ABOUT THIS EXERCISE: Please restate the entries below word for word, leaving out any pictures.

++++ DATASET EXTRACT ++++

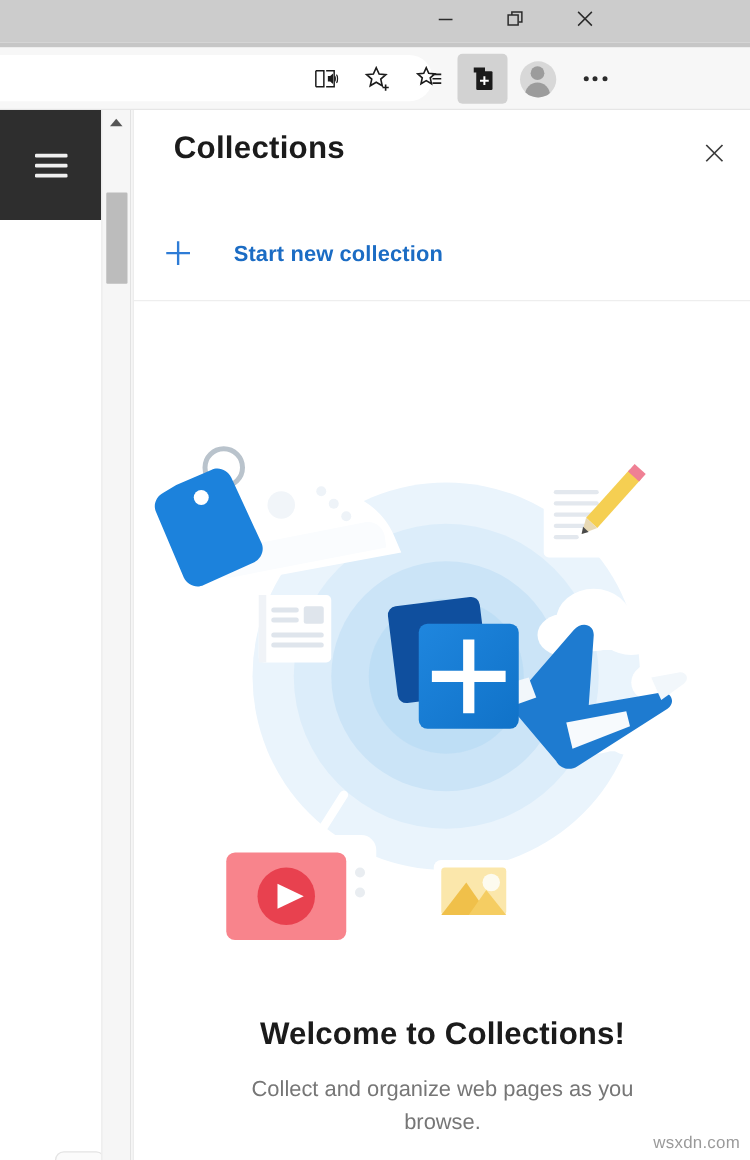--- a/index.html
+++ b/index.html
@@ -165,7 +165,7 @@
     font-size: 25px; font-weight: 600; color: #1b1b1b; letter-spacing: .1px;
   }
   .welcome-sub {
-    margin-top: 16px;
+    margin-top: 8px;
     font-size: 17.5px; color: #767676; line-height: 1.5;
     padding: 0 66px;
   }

++++

SOLUTION FOR THIS PROBLEM:
--- a/index.html
+++ b/index.html
@@ -165,7 +165,7 @@
     font-size: 25px; font-weight: 600; color: #1b1b1b; letter-spacing: .1px;
   }
   .welcome-sub {
-    margin-top: 16px;
+    margin-top: 8px;
     font-size: 17.5px; color: #767676; line-height: 1.5;
     padding: 0 66px;
   }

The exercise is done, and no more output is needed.